BACKGROUND: This short-term study assessed the efficacy and safety of lanthanum carbonate in the treatment of hyperphosphatemia in dialysis patients; here, we report a prespecified subgroup analysis of patients undergoing peritoneal dialysis. METHODS: Men and women (n=39) who had received continuous ambulatory peritoneal dialysis for chronic kidney disease for 6 months or more were enrolled in eight renal medicine departments in the United Kingdom. A 2-week washout period was followed by a 4-week dose-titration phase during which patients received lanthanum carbonate titrated up to 2250 mg/day. This was followed by a 4-week, randomized, placebo-controlled, parallel-group phase during which patients continued to receive either lanthanum carbonate at the titrated dose, or a matched dose of placebo. The main outcome measure was control of serum phosphate levels (1.3-1.8 mmol/l) at the end of the parallel-group phase.
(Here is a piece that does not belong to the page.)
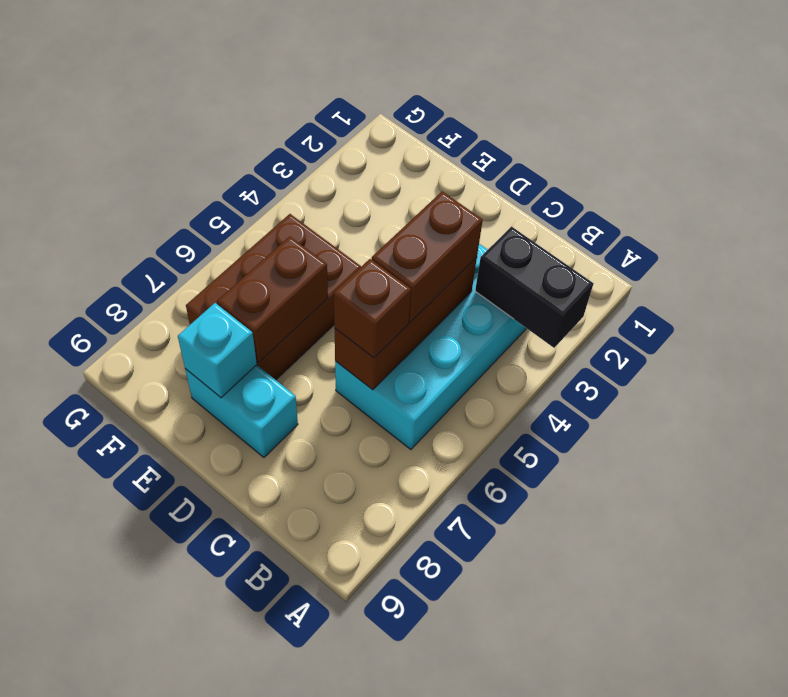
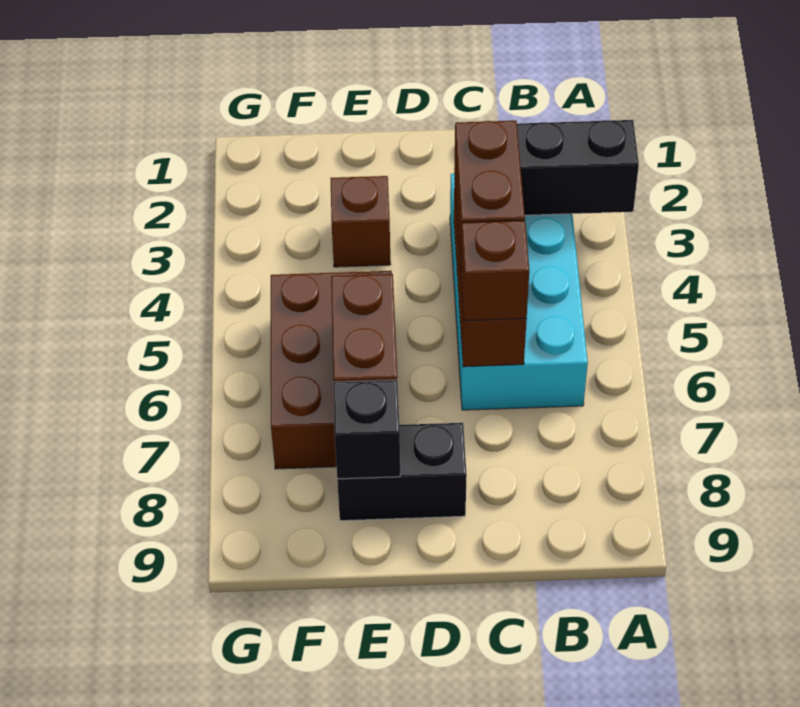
cyan 1x2 brick [185,365,298,457] -> black 1x2 brick [337,423,467,521]
none -> brown 1x1 brick [331,176,391,267]
cyan 1x1 brick [178,303,257,398] -> black 1x1 brick [334,380,400,479]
RESULTS: Serum phosphate was controlled in 3/39 (8%) patients at the beginning of the dose-titration phase (after washout) and in 18/31 (58%) patients treated with lanthanum carbonate at its end. After the parallel-group phase, 60% of lanthanum carbonate-treated patients and 10% of those receiving placebo had controlled serum phosphate. There was no difference in mean (95% confidence interval) serum phosphate levels between groups at randomization: lanthanum carbonate, 1.57 (1.34-1.81) mmol/l; placebo, 1.58 (1.40-1.76) mmol/l (p=0.96). However, a difference was seen at the end of the parallel-group phase: lanthanum carbonate, 1.56 (1.33-1.79) mmol/l; placebo, 2.25 (1.81-2.68) mmol/l (p=0.0015). There were no clinically important changes in nutritional parameters and no serious treatment-related adverse events were recorded. CONCLUSIONS: At doses up to 2250 mg/day, lanthanum carbonate is well tolerated and controls hyperphosphatemia effectively. Treatment with higher doses of lanthanum carbonate may allow patients undergoing peritoneal dialysis the potential to increase their dietary protein intake without compromising their phosphate control.